Berdasarkan data yang diperoleh, dapat disimpulkan bahwa guru-guru tersertifikasi masih belum optimal dalam mengeksplorasi sumber belajar. Mereka hanya menggunakan sumber belajar yang terbatas pada buku-buku saja. Belum memanfaatkan pengalaman riil siswa. Guru juga masih menempatkan diri mereka sebagai satu-satunya sumber belajar yang terpenting di kelas. Padahal jika sumber belajar lebih variatif dan dapat dieksplorasi lebih lanjut, kedudukan guru yang dominan di kelas akan bergeser menjadi fasilitator, bukan penguasa kelas.
8.        Kedisiplinan
Masalah rendahnya tingkat kesejahteraan guru-guru seringkali dijadikan faktor penyebab rendahnya motivasi guru mengajar dan kedisiplinan guru. Rendahnya motivasi mempengaruhi proses pembelajaran di kelas sehingga cenderung berlangsung tidak efektif dan efisien. Beberapa indikator mengenai kedisiplinan guru antara lain (1) mengisi jam pelajaran secara efektif, sampai bel akhir berbunyi, (2) masuk kelas sesuai jadwal (tidak sering kosong), dan (3) tidak meninggalkan kelas tanpa alasan yang jelas, saat pelajaran sedang berlangsung. Berikut pendapat para siswa mengenai kedisiplinan para guru yang sudah tersertifikasi.

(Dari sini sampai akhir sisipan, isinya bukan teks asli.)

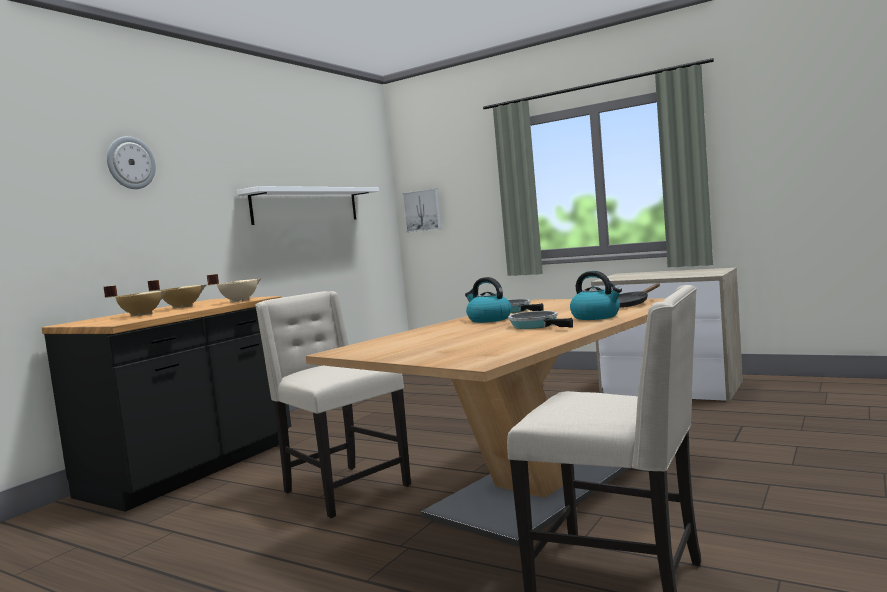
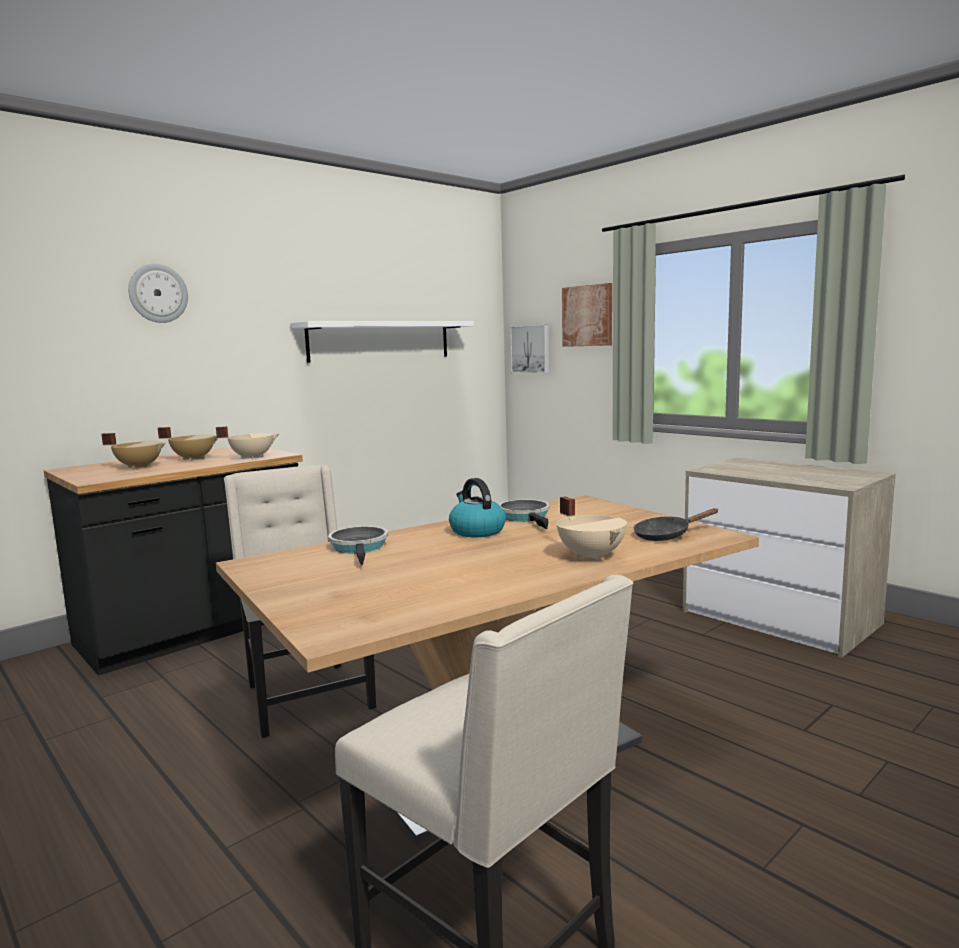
camera: 15 degrees right, 5 degrees up
(473, 178) = (588, 316): none -> picture
(537, 325) = (504, 560): frying pan -> frying pan (360, 548)
(596, 317) = (592, 556): kettle -> beige cooking pot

Chart 6: Kedisiplinan Guru dalam Memanfaatkan Waktu
Ket:  (1) selalu, (2) sering, (3) kadang-kadang, (4) tidak pernah, (5) tidak tahu







                Berdasarkan chart di atas diperoleh kesimpulan bahwa 62% guru tersertifikasi selalu memanfaatkan jam pelajaran sampai habis selesai, 20% siswa menjawab sering, 16% menjawab kadang-kadang, 1% siswa menyatakan guru tidak pernah menghabiskan jam pelajaran, dan 1% sisanya menjawab tidak tahu.
Chart 7: Prosentase Jam Pelajaran Kosong
Ket:  (1) selalu, (2) sering, (3) kadang-kadang, (4) tidak pernah, (5) tidak tahu







Berdasarkan chart di atas, 4% siswa menjawab bahwa guru tersertifikasi sering mengosongkan pelajaran, 7% siswa menjawab sering, 66% menjawab guru kadang-kadang mengosongkan pelajaran, 21% siswa menjawab guru tidak pernah mengosongkan pelajaran. Sedangkan 2% siswa menjawab tidak tahu.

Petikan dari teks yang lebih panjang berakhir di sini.